Si l’on pouvait s’attendre à une fable écologique teintée de thriller politique, Le Mal n'existe pas est bien un film de Ryūsuke Hamaguchi (Drive My Car, Contes du hasard et autres fantaisies). Sa caméra, toujours aussi douce et sinueuse, s’attarde avant tout sur des corps, pour une balade hypnotisante où les points de vue s’alternent et s’opposent.

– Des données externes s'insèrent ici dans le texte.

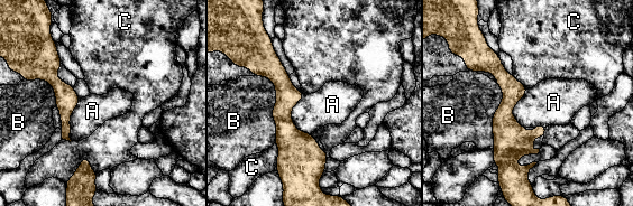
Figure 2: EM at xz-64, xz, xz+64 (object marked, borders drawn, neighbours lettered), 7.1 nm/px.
{"width_nm": 50, "act": "accept", "each": {"A": "other", "B": "other", "C": "other"}, "border": {"pic": 2, "px": [[305, 93], [291, 120], [310, 133]]}, "found": "continuous, no second cell"}

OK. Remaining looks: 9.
{"why": "an open end", "act": "inspect", "view": "em", "slice": "yz", "step": 8, "show": "borders", "pic": 1, "at": [149, 256]}

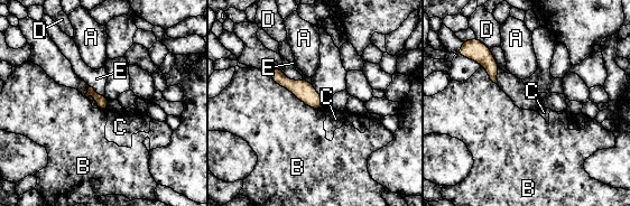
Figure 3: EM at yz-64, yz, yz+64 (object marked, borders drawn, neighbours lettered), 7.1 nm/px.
{"why": "cut it another way", "act": "inspect", "view": "em", "slice": "planes", "show": "borders", "at": "same"}

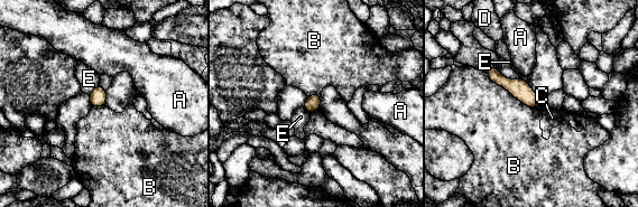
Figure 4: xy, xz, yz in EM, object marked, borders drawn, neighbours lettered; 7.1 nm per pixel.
{"longest_contact_nm": ["B", 440], "act": "accept", "each": {"A": "other", "B": "other", "C": "other", "D": "other", "E": "other"}, "runs_along": {"pic": 4, "px": [[491, 69], [536, 103]]}, "found": "no lettered fragment goes on from it"}

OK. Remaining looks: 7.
{"why": "end of a long branch", "act": "inspect", "view": "em", "slice": "yz", "step": 8, "show": "borders", "pic": 1, "at": [646, 14]}

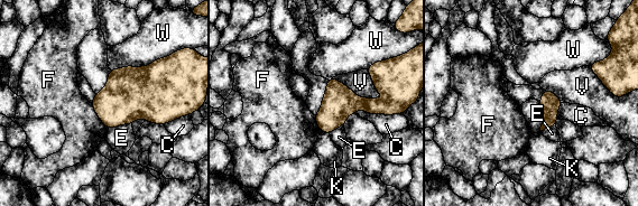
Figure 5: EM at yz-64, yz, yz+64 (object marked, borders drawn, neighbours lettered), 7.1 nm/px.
{"why": "cut it another way", "act": "inspect", "view": "em", "slice": "planes", "show": "borders", "at": "same"}

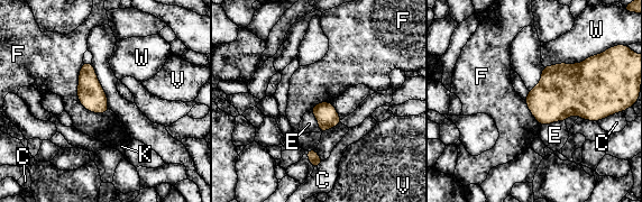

Il y a quelque chose de génialement indicible dans le cinéma de Ryūsuke Hamaguchi. Qu’il s’agisse de ses inspirations rohmériennes, de la beauté lancinante de ses images ou de son amour du dialogue aux orées de la poésie, sa mise en scène hypnotise par sa sérénité. Même lorsqu’on ne sait rien de ses personnages, la concentration de la caméra sur leurs gestes quotidiens et leur expertise nous les ferait suivre jusqu’au bout du monde.
C’était déjà le cas dans Drive My Car et dans les différents sketchs de Contes du hasard et autres fantaisies, mais Le Mal n’existe pas va encore plus loin en nous plongeant d’entrée de jeu dans la plénitude du village de Mizubiki et de sa forêt resplendissante. Après un travelling zénithal renversant sur le ciel et les arbres, Takumi (Hitoshi Omika) est filmé en train de (longuement) couper du bois. Nous voilà dans la ritournelle, la répétition paisible du mouvement, qui semble conduire la vie de cet homme à tout faire, pilier de la communauté vivant seul avec sa fille Hana. Il y a là une souffrance enfouie, effacée par cette osmose avec la nature.